Mesmo depois de formado em direito, ainda trabalhei com informática, até 2013, porque os salários eram melhores. Entrei no doutorado em 2012, na Faculdade de Direito da USP, na maior parte do tempo de formação, segui trabalhando em uma outra área.
Em 2013, virei a chave: passei a trabalhar na área de direito, com direitos humanos, em organizações do terceiro setor. Defendi o doutorado em maio de 2017. Foram cinco anos de doutorado, fazendo aulas à noite e trabalhando durante o dia. Conciliar o interesse acadêmico e pagar as contas ao mesmo tempo, sem bolsa, é ainda mais desafiador.
O que diferencia meu caminho da história dos meus pais é que eu tive acesso a essa visão da importância da educação, tive pais que entendem a educação como abertura de oportunidades. Na época deles, na década de 1980, faculdade não era uma coisa para todos, era muito direcionada para a elite. Era como se dissessem: não é o seu lugar. Eles tinham esse sentimento de possibilitar que os filhos usufruíssem de um mundo ao qual eles não tiveram acesso.
Acho que o momento mais importante para os meus pais foi quando entrei na faculdade, 20 anos atrás. É uma conquista familiar como um todo. O fato de ser uma universidade pública representa uma conquista enorme.
A carreira do direito é muito ligada à percepção do que representa ser advogado. Isso comunica muito. Minha avó materna falava com orgulho do neto ‘que agora é doutor’, no sentido de ser advogado. O doutorado foi uma continuidade desse processo e tudo que representava como o limite daquilo que o sistema possibilita. Desde os primeiros anos da faculdade, eu tinha esse interesse em dar aulas, estar na área acadêmica, então o doutorado me deu as ferramentas para atingir essa possibilidade de ensino.
Hoje também uso as redes sociais como portal para o diálogo, ainda tenho sentimento de que é ferramenta com grande potencial de aproximar as pessoas, dialogar, se você adota uma postura aberta. Quem tem interesse em dar aula tem responsabilidade em estar mais aberto ao diálogo, e as redes entram nesse formato.

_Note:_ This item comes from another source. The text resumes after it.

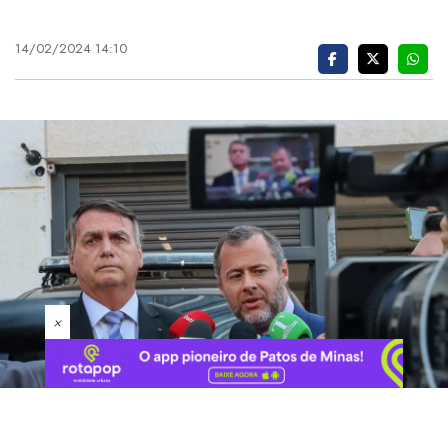
14/02/2024 14:10
×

Uso o Twitter como uma forma de divulgar informações, de possibilitar o acesso ao conhecimento. Por exemplo: leio o Diário Oficial da União, descubro coisas que estão acontecendo, mas nem sempre estão visíveis, para que as pessoas cobrem do Estado. Digo o que aquela portaria significa. É um grão de areia no debate público. Desejo que as pessoas tenham cidadania ampla, sejam atentas ao país, ao mundo e que se engajem, discutam e contribuam para que possamos acender uma luz.
*Jefferson Nascimento atua há mais de 10 anos na pesquisa e incidência em direitos humanos, com destaque para a utilização de sistemas internacionais de proteção. Atualmente, integra a equipe Oxfam Brasil. Antes trabalhou por sete anos na Conectas Direitos Humanos, atuando nos programas de política externa e de desenvolvimento e direitos socioambientais.